EXCERPTED PASSAGE below:
Weighing in on the Solfege battles: on May 23, 2010 David Malek wrote about studying with Larry Scripp. I too studied with him many years ago, before he became a researcher and head of NEC’s Music in Education program. He is, without a doubt, one of the great influences in my musical life. I too would love to see the research that Mr. Malek mentioned.
I have gone on to teach solfege for almost 30 years, and use the ‘fixed’ do. I am constantly under pressure from colleagues to change to ‘moveable’ do. As has been pointed out in other posts, there are many good things about both systems: here is why I use this both in my classes, during my lessons, and especially in my own practice:
1. It most closely mimics what we do on our instruments: when I play an Eb major scale on my instrument, I don’t think of it as a transposed C major. I still have to press the correct valve combination to produce that Eb. I still have to know that there is a half step between G and Ab.
2. It is very good for transposition and score reading. After years of struggling with transposition (the bane of brass players!), after I learned the clefs in fixed do I found the skill to suddenly make a lot of sense and my reading ability (both in transposition and ‘in C’) to be greatly enhanced. And my score reading became much more proficient.
3. I have taught moveable do in a limited way – it is true that it teaches the function of the scale, especially at the beginning level, and does it well. But as you move up the ladder of more complex music, it becomes more and more difficult and convoluted to use it.
4. The argument is that the fixed do system is bogus because ‘Do’ refers to all forms of C (C#, Cb, etc) belies that fact that use of this system is about reading patterns of notes (really, note heads),in all clefs. A book that is not often used is in French – Dandelot’s ‘Manuel Pratique’ – which is not used to hear pitches or rhythms, but to recognize patterns of pitches through all seven clefs. This aspect of solfege is hardly ever discussed.
Most people argue for the system that they grew up in, thinking that it is the most perfect way to perceive and learn music. I learned my aural skills via three different system (for a short time, moveable do), and it wasn’t until Larry worked with me on fixed do that it made sense. I have seen that with my students – even those who resist at the beginning of the course because they grew up in moveable.
Finally, it seems to me that the purposes and rewards of fixed do would be:
closely imitates instrumental technique, is good for transposition as it is applied to instrumentalists, is good for score reading, is excellent in taking care of the first thing in music literacy – the recognition of notes and patterns, and can be used to quickly learn a piece of music so one can concentrate on actually playing or singing the music.
Moveable Do is very good to emphasize the theoretical aspects of music – the importance of the half steps, singing in modes and so on. Even so, I teach fixed do with a constant emphasis on the scale steps, no matter what key we are in.
End of EXCERPTED PASSAGE.
▸ **REQUIREMENT 1**
Arrange the entries from the line containing "Across all series, what" through the last entry as a JSON list of strings, one string per line, with blank lines and picture markers left out.
The solfege post and the entries that come after it are unrelated material.
ENTRIES PROVIDED below:
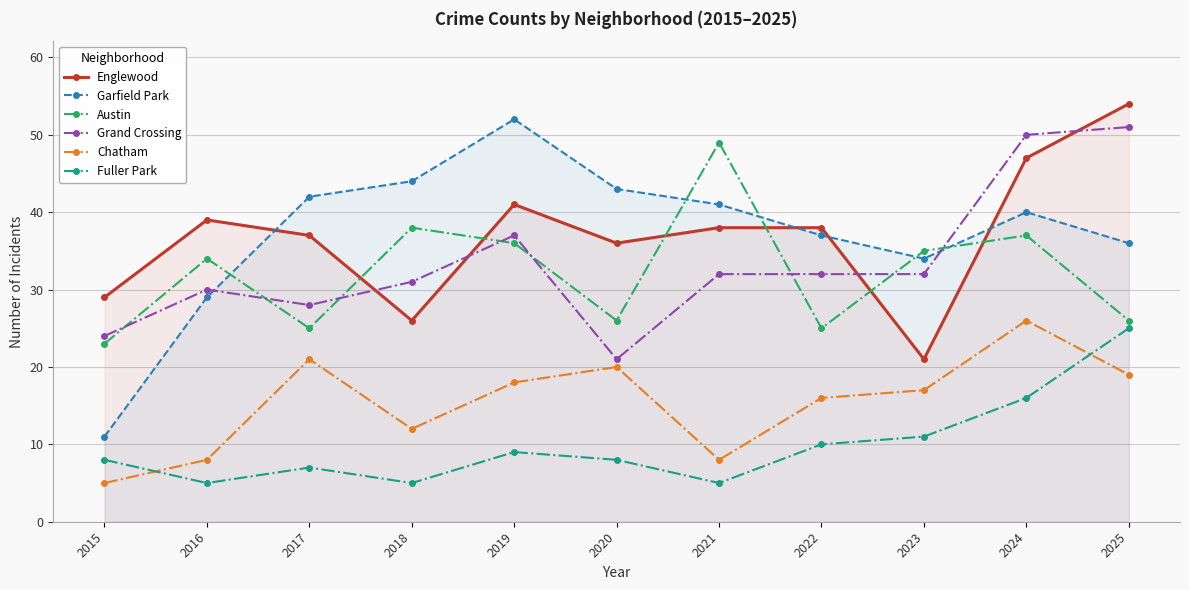

What is the value of the Grand Crossing point at the 1st from the left?

24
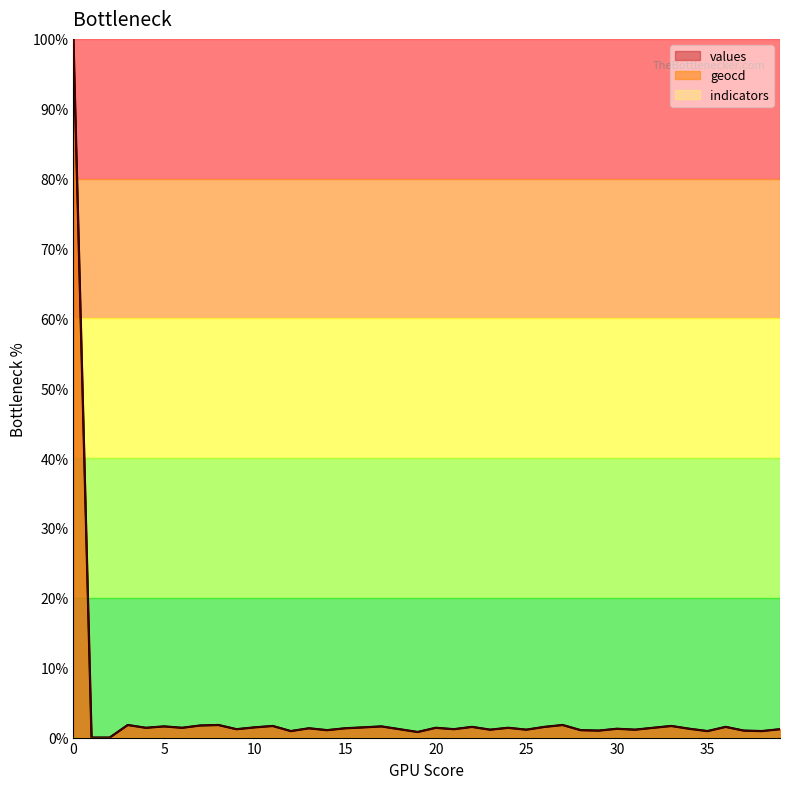

Rank the series by their average value, from lowest to highest.

values, geocd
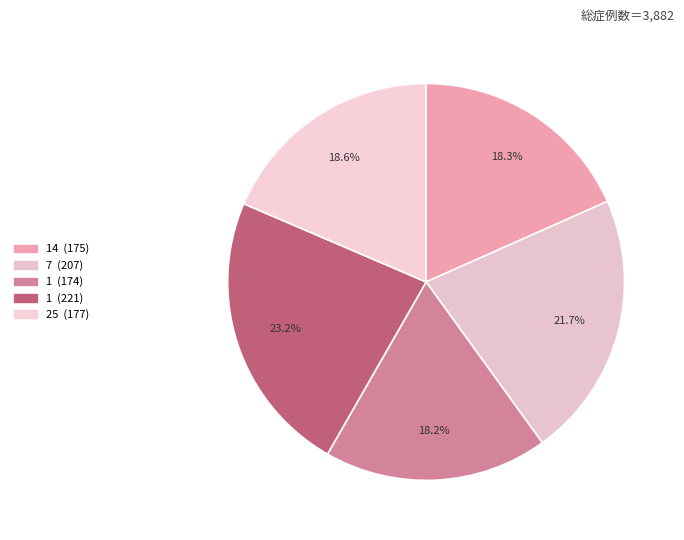

What is the largest slice in the pie chart?

1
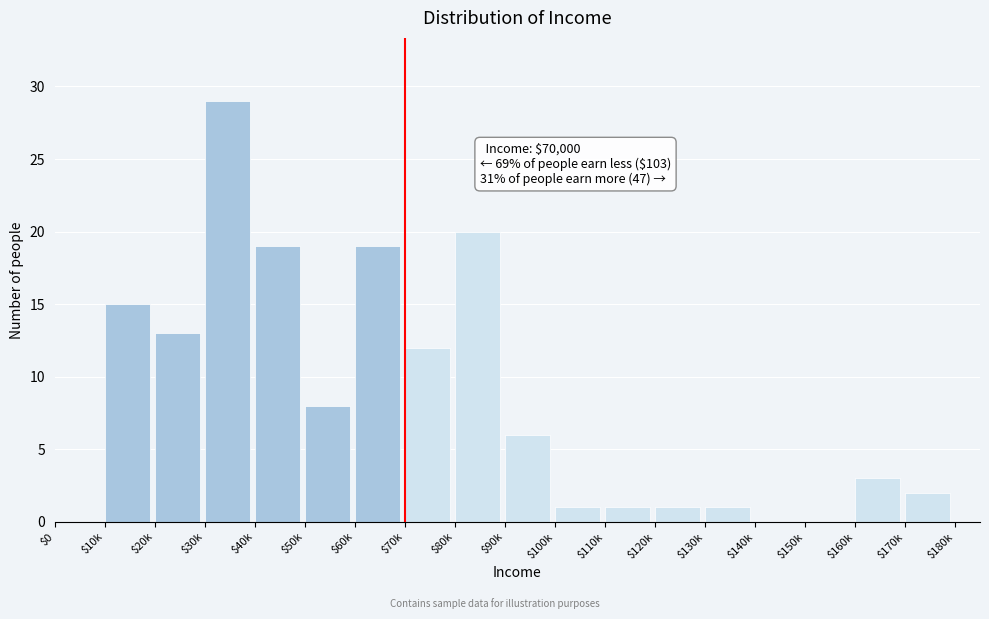

What is the greatest value displayed?

29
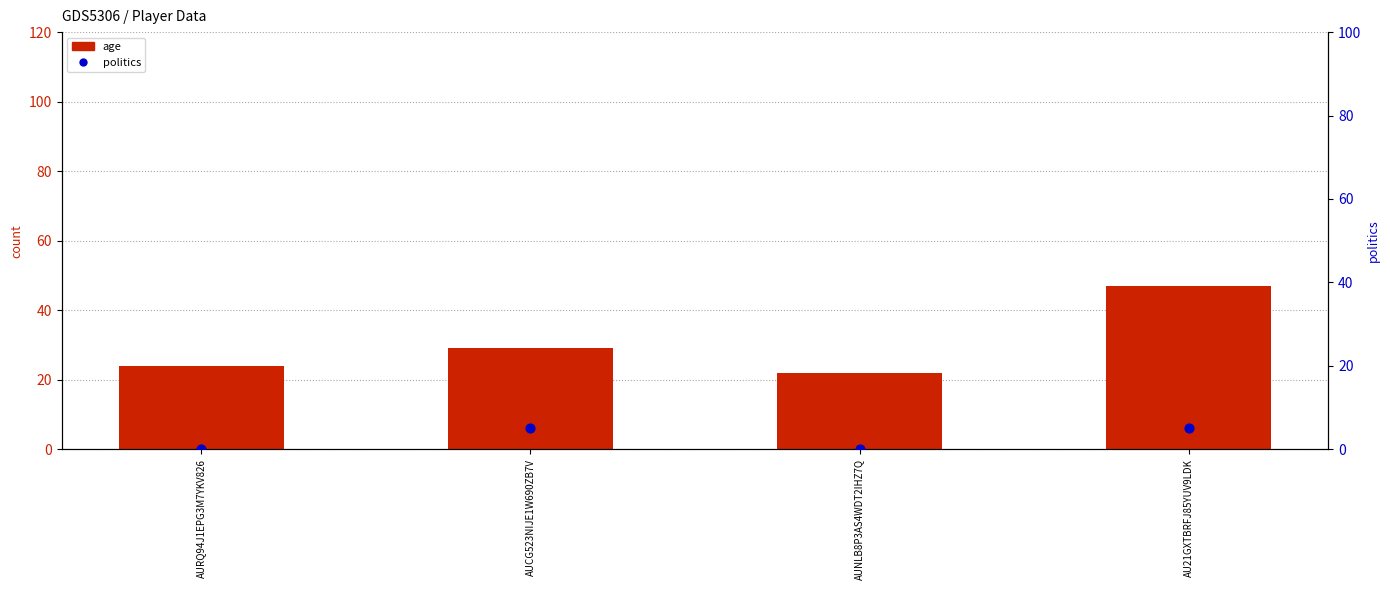

Which series contains the highest Y value?

age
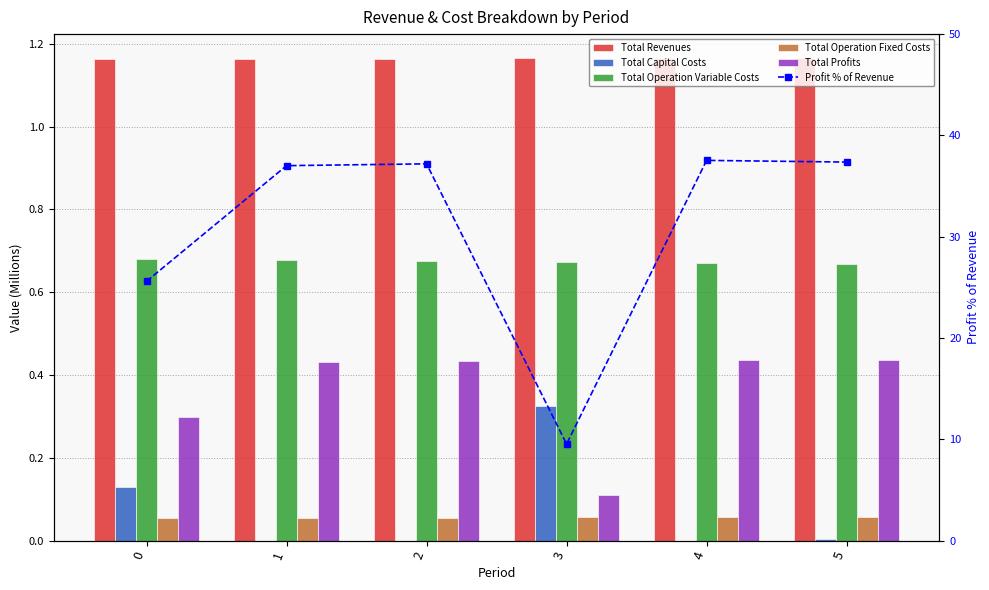

True or false: Total Operation Fixed Costs has a value of 0.0 at 1.

False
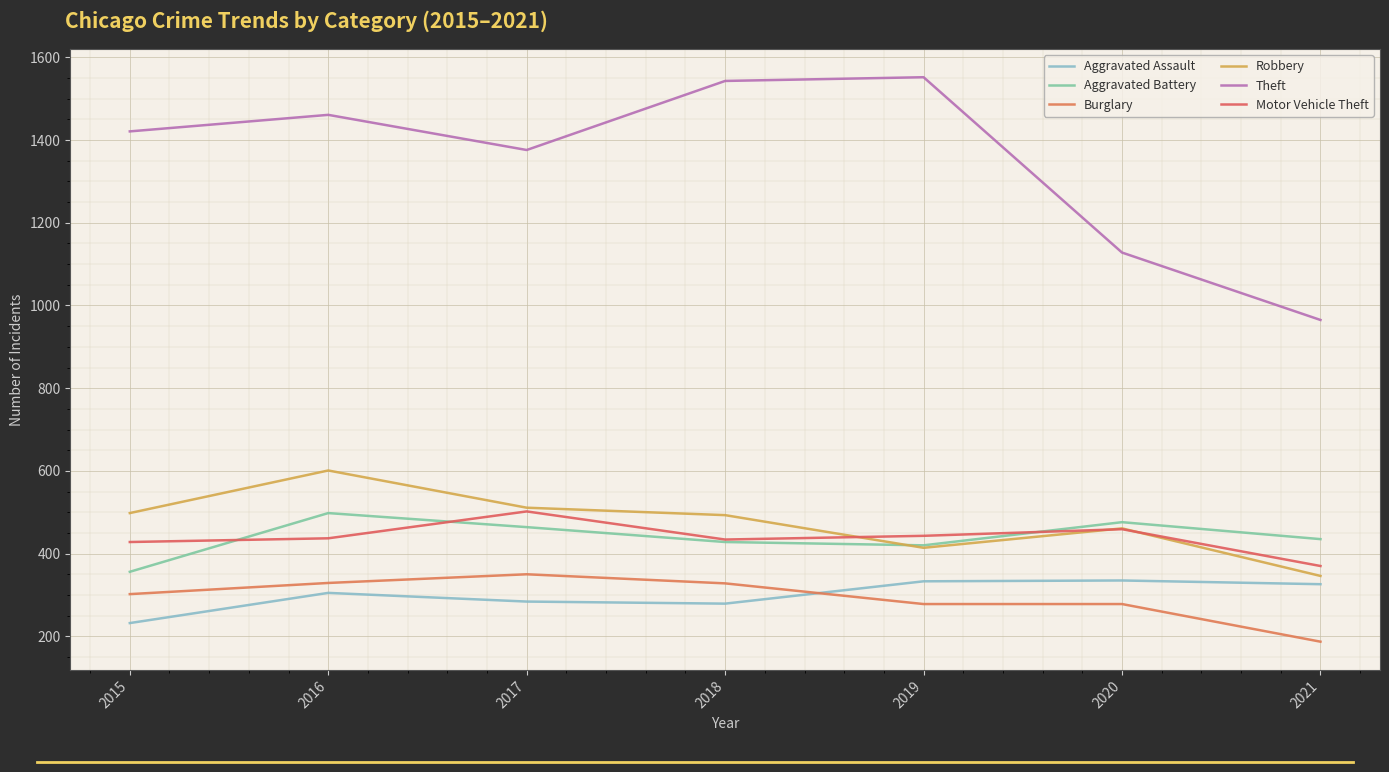

At 2015, list the series in order from smallest to largest.

Aggravated Assault, Burglary, Aggravated Battery, Motor Vehicle Theft, Robbery, Theft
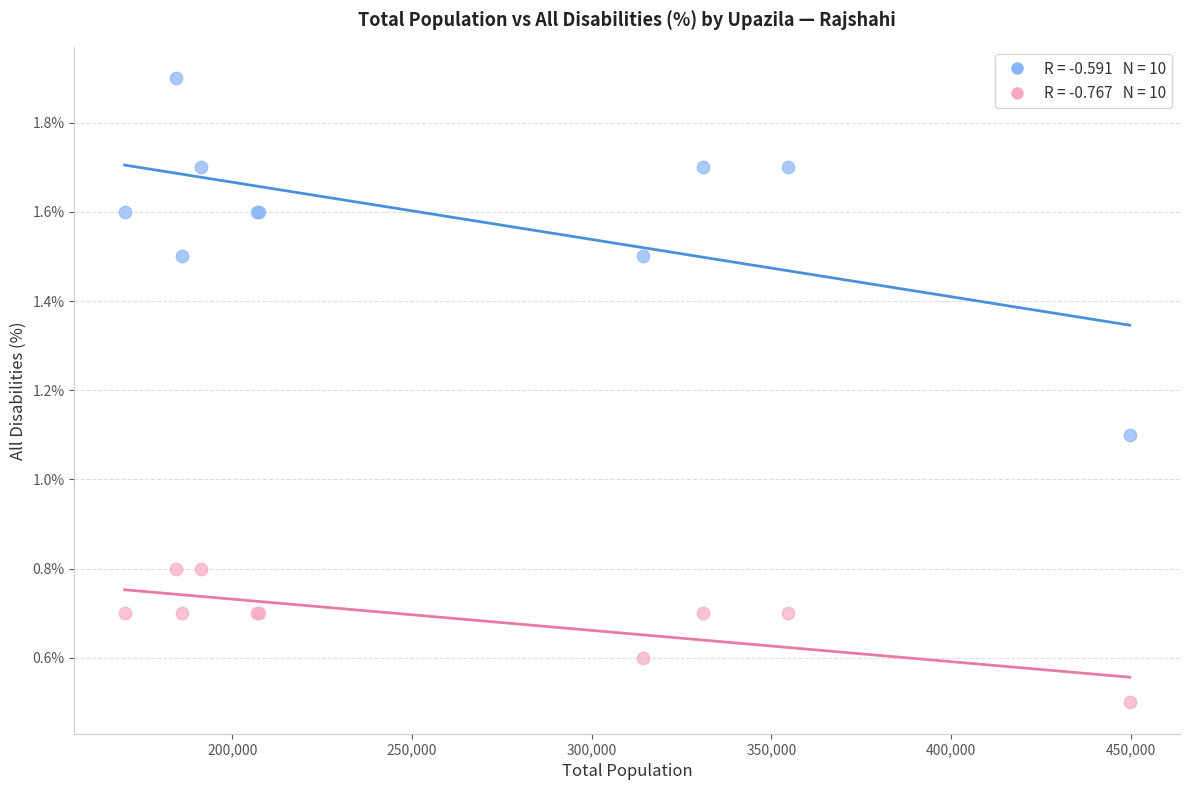

Across all series, what Y value is closest to 1?

1.1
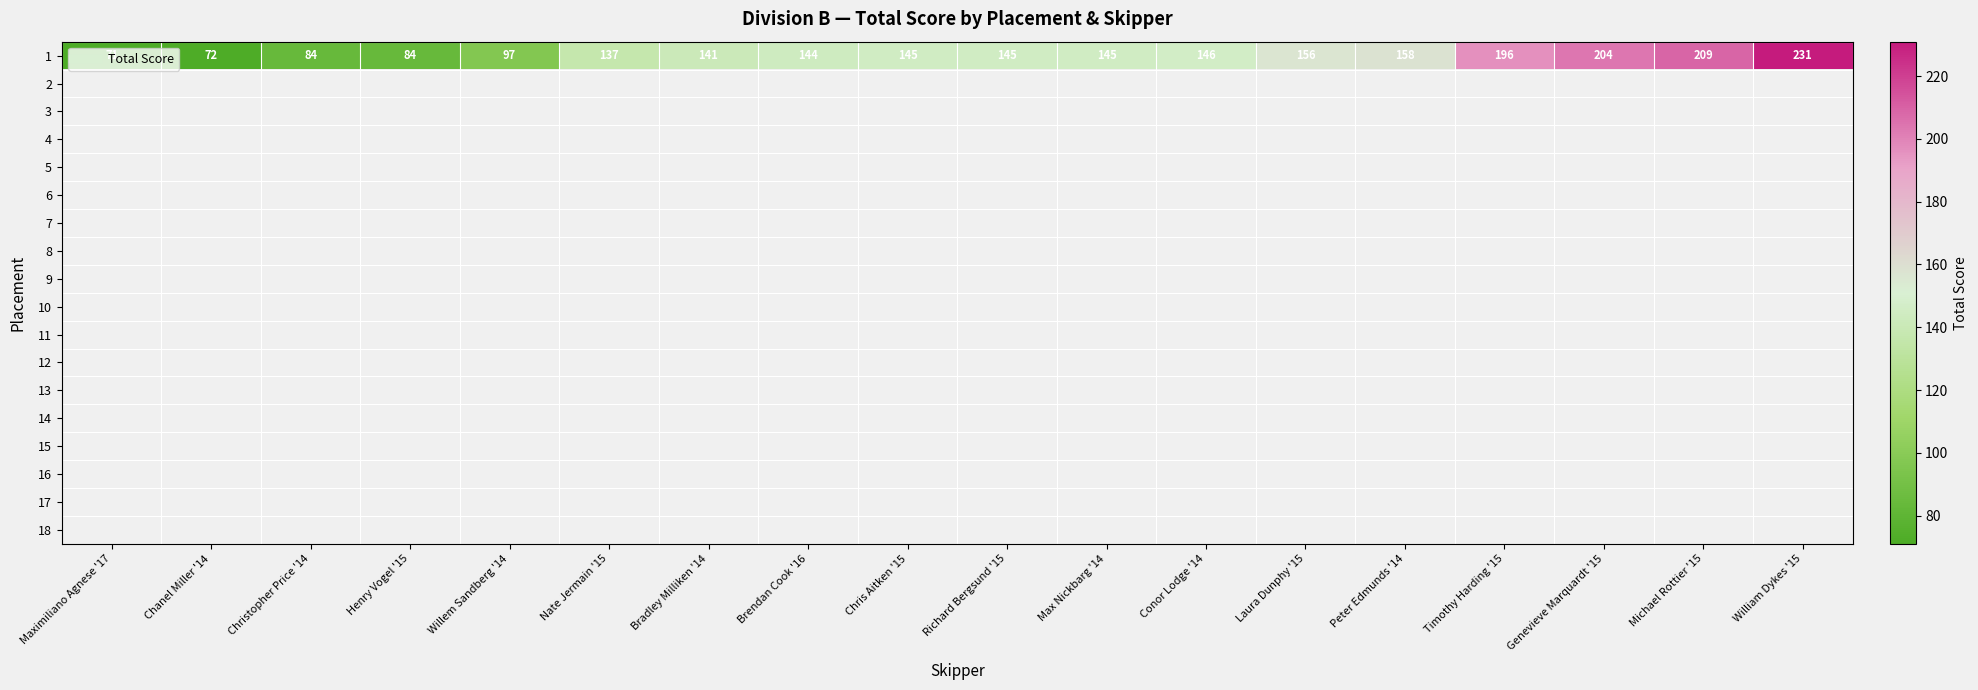

What is the smallest value displayed?

71.0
End of ENTRIES PROVIDED.
▸ **REQUIREMENT 2**
Which French book does the solfege post name for recognizing pitch patterns through all seven clefs?

▸ **WRITTEN RESPONSE 1**
[
  "Across all series, what Y value is closest to 1?",
  "1.1",
  "What is the smallest value displayed?",
  "71.0"
]

▸ **WRITTEN RESPONSE 2**
Dandelot's "Manuel Pratique"